## Estratto della fonte:
%%

6.3. Non è di ostacolo alla qualificazione della procedura in esame quale concessione di servizio pubblico, la circostanza che, nel caso di specie, il concessionario prescelto, in ossequio al contenuto del programma di housing, debba realizzare anche cospicui lavori.
6.3.1. Qualora un affidamento contempli l’esecuzione di lavori congiuntamente alla gestione di un servizio, la linea di demarcazione tra i diversi istituti va individuata avendo di mira la direzione del nesso di strumentalità che lega gestione del servizio ed esecuzione dei lavori, nel senso che solo laddove la gestione del servizio sia servente rispetto alla costruzione delle opere è configurabile l’ipotesi della concessione di lavori pubblici; viceversa, l’inserimento dei lavori all’interno di un programma complesso rivolto alla gestione di servizi volti a soddisfare esigenze primarie di grande rilievo sociale ed economico (il disagio abitativo delle fasce deboli della popolazione), induce a ritenere che siano i lavori a porsi in termini obbiettivamente accessori o secondari rispetto alla gestione delle strutture al servizio della collettività; alle medesime conclusioni è giunta l’Adunanza plenaria in relazione alla connessione ravvisata fra appalti di servizi (accessori e strumentali), rispetto a concessione di servizio pubblico ritenuta prevalente (cfr. Ad. plen. 6 agosto 2013, n. 19).
Tale impostazione è conforme ai principi elaborati dalla giurisprudenza comunitaria (cfr. Corte giust. 14 novembre 2001, C-310/01; 18 novembre 1999, C-107/98; 19 aprile 1994, C-331/92), per l’individuazione della disciplina applicabile ai contratti di appalto misti, quando vengono in considerazione prestazioni di lavori e servizi: in tal caso, infatti, occorre avere riguardo all’oggetto principale della prestazione secondo la funzione prevalente o accessoria svolta da ciascuna componente (c.d. criterio qualitativo), a prescindere dal valore economico delle prestazioni medesime (c.d. criterio quantitativo). Per completezza si evidenzia che tali principi sono stati recepiti, con alcune peculiarità, dall’art. 14 del codice dei contratti (salvo il temperamento costituito dal criterio quantitativo, inteso come canone esegetico per la determinazione delle prestazioni, che cede, però, a fronte del carattere meramente accessorio dell’una prestazione rispetto all’altra).

%%

## Estratto dei dati:

%%

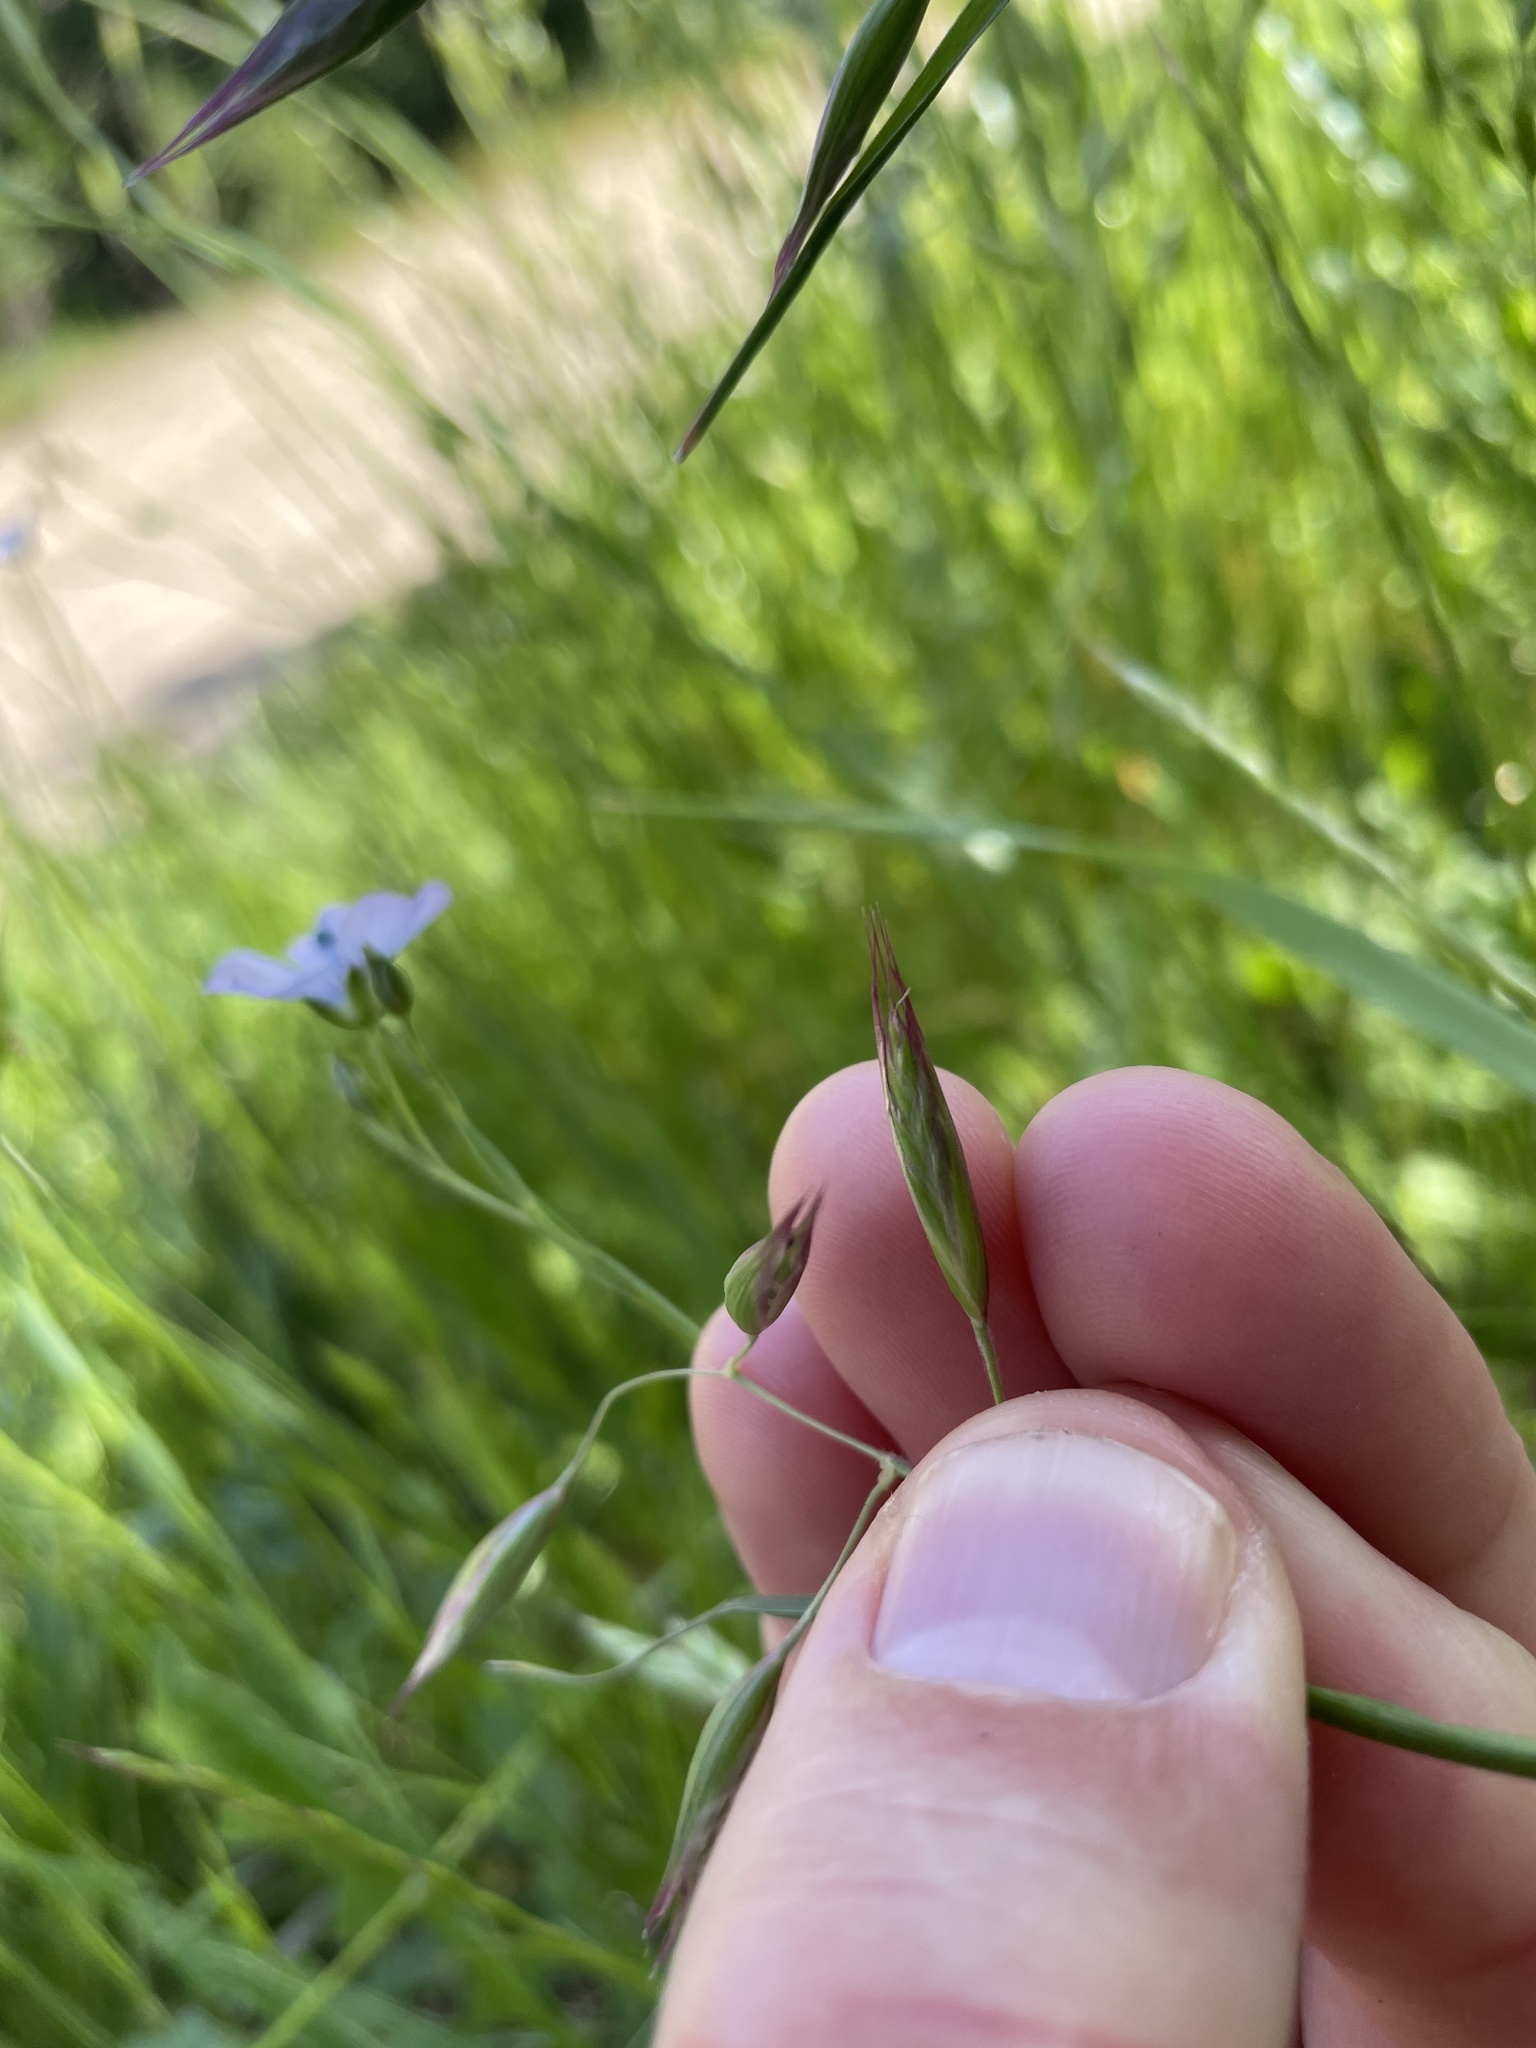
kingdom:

%%

## Scopo del compito:
Prosegui il testo sulla concessione di servizio pubblico dal punto in cui si interrompe. L'elenco è materiale a sé, distinto dal testo sulla concessione di servizio pubblico.

## Risposta:
6.3.2. Nella specie, deve evidenziarsi che:
a) tutte le opere (sia quelle pubbliche, sia quelle di pubblica utilità sia quelle commerciali), sono destinate, nel loro complesso, ad assicurare il servizio di housing sociale garantendo condizioni di vita decorose a tutti i futuri utenti che saranno selezionati in base alle apposite graduatorie;
b) il valore delle opere pubbliche in senso proprio (alloggi di edilizia residenziale pubblica, scuola pubblica ed opere di urbanizzazione), è di gran lunga inferiore al valore dell’insieme delle opere di pubblica utilità e di quelle meramente private (secondo il dato riportato dalla difesa dell’A.t.i. Stile a pagina 14 del gravame incidentale, dato non contestato specificamente da controparte, solo il 15% degli alloggi complessivi è destinato a edilizia residenziale pubblica, mentre la restante parte, oltre il 75%, riguarda la realizzazione di alloggi privati, oltre agli immobili a destinazione commerciale);
c) la durata del rapporto esorbita dai tempi strettamente necessari alla realizzazione delle opere in quanto il servizio di assegnazione e gestione degli alloggi si sviluppa in un arco minimo di 25 anni.
6.4. Assodata la natura di concessione di servizio pubblico locale della procedura in contestazione, ne deriva l’applicazione dell’art. 30 del codice dei contratti pubblici nella cornice esegetica delineata nel tempo dall’Adunanza plenaria (cfr. 6 agosto 2013, n. 19; 7 maggio 2013, n. 13; 3 marzo 2008, n. 1).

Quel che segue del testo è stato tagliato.